In all of these cases (and there are others), the ancient Greek myths specifically associate rivers with goddesses and with young maidens.
The celestial reasons for this association are discussed in some length in my most recent book, Star Myths of the World and how to interpret them, Volume Two.
But it should be quite clear from the fact that Artemis is the goddess who presides over every child's birth that the very preservation and continuation of the human race is connected to the espiritu feminino expressed by the Lenca tradition which is specifically associated with the river in the Lenca cosmovision -- and in the ancient Greek cosmovisionas well.
In the story of Actaeon, the results suggest that the one who violates or breaches the sacred boundaries of the river, and desecrates (even unintentionally) the sacred place of the goddess and her divine maidens, will lose his humanity, and be reduced to the condition of an animal, a beast -- losing contact with the spiritual world of the Infinite, which would certainly seem to be a situation that would have serious spiritual ramifications.

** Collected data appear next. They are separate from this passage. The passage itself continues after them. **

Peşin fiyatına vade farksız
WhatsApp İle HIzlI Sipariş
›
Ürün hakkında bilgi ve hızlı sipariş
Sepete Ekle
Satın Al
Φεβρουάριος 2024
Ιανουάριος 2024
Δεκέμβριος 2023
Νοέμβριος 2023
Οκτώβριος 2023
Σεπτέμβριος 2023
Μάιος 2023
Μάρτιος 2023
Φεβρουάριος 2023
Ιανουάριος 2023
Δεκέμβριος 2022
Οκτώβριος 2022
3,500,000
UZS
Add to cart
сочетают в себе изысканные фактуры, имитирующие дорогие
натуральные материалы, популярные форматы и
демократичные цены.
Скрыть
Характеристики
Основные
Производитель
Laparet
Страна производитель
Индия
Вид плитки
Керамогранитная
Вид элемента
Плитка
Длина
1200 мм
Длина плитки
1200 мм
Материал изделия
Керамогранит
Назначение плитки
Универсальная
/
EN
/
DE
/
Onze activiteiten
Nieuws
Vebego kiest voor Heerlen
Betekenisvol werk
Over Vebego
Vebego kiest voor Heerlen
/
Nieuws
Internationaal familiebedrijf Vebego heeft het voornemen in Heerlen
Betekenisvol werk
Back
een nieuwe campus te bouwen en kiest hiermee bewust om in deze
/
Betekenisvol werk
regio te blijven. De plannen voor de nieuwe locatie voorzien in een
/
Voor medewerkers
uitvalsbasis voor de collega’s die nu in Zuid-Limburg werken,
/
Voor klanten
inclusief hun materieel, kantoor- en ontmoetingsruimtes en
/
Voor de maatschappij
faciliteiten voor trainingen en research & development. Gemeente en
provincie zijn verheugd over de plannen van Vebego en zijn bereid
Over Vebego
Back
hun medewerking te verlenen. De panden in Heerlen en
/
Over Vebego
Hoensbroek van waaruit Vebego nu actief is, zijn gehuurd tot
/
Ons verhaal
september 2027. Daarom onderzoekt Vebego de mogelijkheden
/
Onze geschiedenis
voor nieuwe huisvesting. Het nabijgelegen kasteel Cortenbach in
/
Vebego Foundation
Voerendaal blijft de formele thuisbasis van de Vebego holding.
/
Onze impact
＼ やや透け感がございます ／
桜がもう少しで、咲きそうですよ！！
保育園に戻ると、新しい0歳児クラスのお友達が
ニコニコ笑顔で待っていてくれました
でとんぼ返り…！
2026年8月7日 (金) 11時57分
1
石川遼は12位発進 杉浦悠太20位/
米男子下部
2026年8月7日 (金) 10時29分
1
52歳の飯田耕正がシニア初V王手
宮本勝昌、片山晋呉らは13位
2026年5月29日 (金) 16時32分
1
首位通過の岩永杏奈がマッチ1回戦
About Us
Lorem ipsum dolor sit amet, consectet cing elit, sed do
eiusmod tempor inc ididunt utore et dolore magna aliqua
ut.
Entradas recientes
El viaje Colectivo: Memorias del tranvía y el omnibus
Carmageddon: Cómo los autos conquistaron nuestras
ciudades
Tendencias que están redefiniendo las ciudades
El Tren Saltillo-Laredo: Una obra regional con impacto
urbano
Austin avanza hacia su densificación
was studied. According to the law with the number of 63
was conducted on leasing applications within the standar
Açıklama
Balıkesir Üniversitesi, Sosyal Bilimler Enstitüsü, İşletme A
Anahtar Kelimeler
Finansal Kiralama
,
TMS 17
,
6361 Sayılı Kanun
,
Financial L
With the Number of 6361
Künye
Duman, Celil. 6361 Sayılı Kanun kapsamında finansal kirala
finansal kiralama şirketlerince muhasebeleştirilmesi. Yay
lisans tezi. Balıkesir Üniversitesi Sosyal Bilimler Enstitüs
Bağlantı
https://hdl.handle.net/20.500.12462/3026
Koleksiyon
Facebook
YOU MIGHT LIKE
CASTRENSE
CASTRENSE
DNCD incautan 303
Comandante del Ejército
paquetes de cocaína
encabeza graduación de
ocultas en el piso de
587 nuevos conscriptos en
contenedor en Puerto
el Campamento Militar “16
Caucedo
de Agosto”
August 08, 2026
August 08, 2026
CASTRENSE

This is another reason why the message proclaimed by Berta Cáceres is so urgent, and so powerful. The ancient myths, even from around the world, suggest that to miss what she is saying is to risk being turned into brute beasts (our behavior on a large scale seems to suggest that this may have already happened, and Berta's murder certainly seems to confirm this dire assessment).
The fact that this very same understanding, preserved in the Pueblo Lenca all the way on the other side of the world, was also present among the sacred stories of the myths of ancient Greece, suggests that we have somehow become disconnected -- dangerously disconnected -- from something we once knew, and which once helped us to observe the proper respect for the rivers and the forests and the spirit world that flows through every aspect of this world.
In the scholarly journal description of the compostura quoted above, we see that the "Lenca environmental worldview does not differentiate between terrestrial and celestial landscapes." There is no clear barrier between the two worlds, between the spirit-realm of the ancianos and the ordinary realm where we do our business or grow our food-crops or trade our goods and services.
The world around us was known to be connected to and interpenetrated by the Infinite Realm, everywhere and at all times.
This is the vision which infuses the mythology of ancient Greece, and indeed the myths and sacred traditions of virtually every culture on the planet.
Somewhere, "western civilization" became disconnected from this vision and this understanding.
Berta Cáceres urgently calls to us that we need to wake up. There is no longer any time to ignore this issue or politely pretend that it does not exist.
We should construct societies which can coexist with each other in a just manner, with dignity, and for Life.